Very slight edge: Eagles
The Eagles are experiencing their share of issues up front. Replacing Isaac Seumalo with Chance Warmack at left guard is probably a step in the right direction. Warmack didn’t live up to his full potential with the Titans, but the fifth-year veteran should stabilize an otherwise solid O-line. The Giants have no such reinforcements on the way. They are stuck with the likes of Ereck Flowers at left tackle and will continue to feature underwhelming starters across the board. This is New York’s Achilles heel right now.
Clear edge: Eagles
DEFENSIVE FRONT SEVEN
Both of these teams have outstanding defensive lines. New York may even boast the better of the two. Jason Pierre-Paul and Olivier Vernon form one of the premier pass-rushing duos off the edge, while Damon Harrison anchors a stout interior. However, the Eagles hold a distinct advantage at linebacker. Jordan Hicks is coming off a tough game but remains one of the top playmakers in the league, and Mychal Kendricks is off to an amazing start in 2017. Just try to name a linebacker on the Giants. Go ahead. We’ll wait.
Slight edge: Eagles
The Eagles are already down Ronald Darby, and the statuses of Rodney McLeod, Jaylen Watkins and Corey Graham are all up in the air. Giants cornerback Janoris Jenkins is out as well, but defense is still strong at that spot with Eli Apple and Dominique Rodgers-Cromartie. Safeties Malcolm Jenkins and Landon Collins are roughly a push, so New York’s superior depth at cornerback would seem to be the difference here.

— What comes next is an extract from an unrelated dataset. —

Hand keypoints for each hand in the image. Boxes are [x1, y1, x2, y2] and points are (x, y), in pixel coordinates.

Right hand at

The kickers are relative unknowns, with three career NFL games between them, so special teams could be a real wild card Sunday. Based off of Sproles being an electric, game-changing punt returner and the Eagles' typically outstanding coverage units, we’ll assume the Eagles have the upper hand. But if the game comes down to a last-second field goal, all bets are off.

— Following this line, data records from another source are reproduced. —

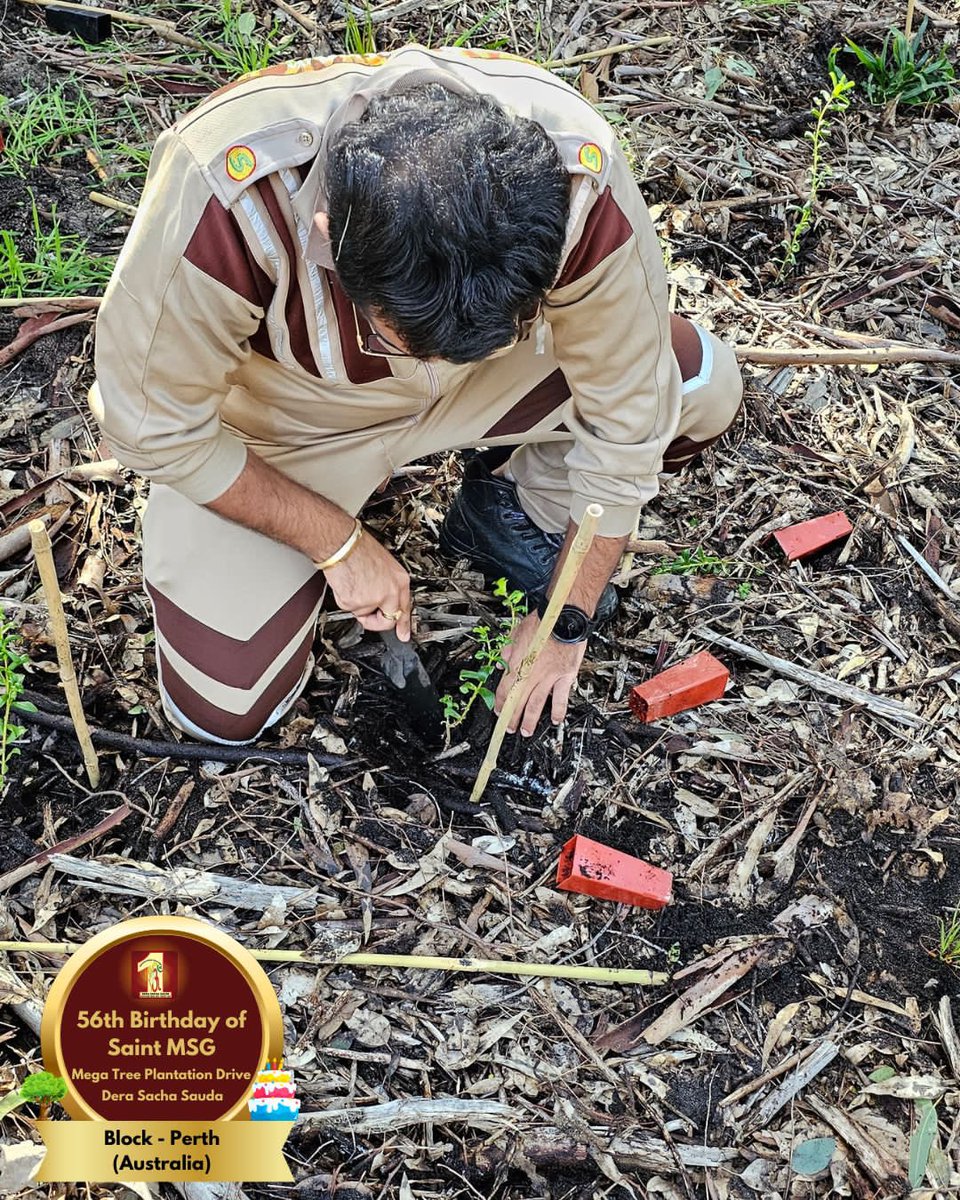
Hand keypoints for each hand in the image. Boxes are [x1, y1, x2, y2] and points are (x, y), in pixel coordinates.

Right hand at [322, 530, 411, 640]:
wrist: (342, 544)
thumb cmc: (358, 548)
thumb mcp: (383, 564)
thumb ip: (386, 584)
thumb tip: (382, 598)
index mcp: (399, 580)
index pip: (405, 607)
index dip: (404, 624)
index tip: (404, 634)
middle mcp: (391, 591)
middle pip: (388, 620)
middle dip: (377, 622)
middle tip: (368, 616)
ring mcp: (375, 598)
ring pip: (364, 614)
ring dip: (357, 604)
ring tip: (354, 584)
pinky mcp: (357, 603)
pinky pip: (350, 609)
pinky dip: (345, 599)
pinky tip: (347, 584)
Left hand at [494, 612, 586, 735]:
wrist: (565, 617)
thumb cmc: (543, 621)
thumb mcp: (517, 632)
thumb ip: (507, 651)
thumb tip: (500, 663)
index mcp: (518, 663)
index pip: (505, 689)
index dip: (501, 704)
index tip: (499, 712)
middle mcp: (532, 673)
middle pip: (519, 700)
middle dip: (512, 717)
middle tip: (509, 728)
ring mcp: (549, 676)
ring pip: (537, 703)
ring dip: (530, 720)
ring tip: (526, 731)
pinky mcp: (565, 676)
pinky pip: (561, 697)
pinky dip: (558, 710)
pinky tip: (555, 719)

Both Doug Pederson and Ben McAdoo are into their second season at the helm. McAdoo did lead the Giants to 11 wins and the playoffs last season. He also has more of a track record as an offensive coordinator, as he was actually in charge of New York’s offense for two years before taking the head job — as opposed to Pederson standing behind Andy Reid in Kansas City. McAdoo is off to a 0-2 start in 2017, so it’s a tough call. If we use defensive coordinators as the tiebreaker, it doesn’t get a whole lot easier, but Giants assistant Steve Spagnuolo does have a Super Bowl ring.
Very slight edge: Giants
These squads are close in many areas, but the difference is along the offensive line. The Giants have one of the worst units in the NFL right now, in a league that has quite a few bad O-lines. Beckham is the X-factor here. If he’s back to full strength, he could give the Eagles' secondary fits, but it’s a big “if.” It’s difficult to envision New York’s offense getting on track at Lincoln Financial Field, where Manning traditionally stinks. On paper, this matchup is not especially close, although anything can happen when NFC East rivals clash.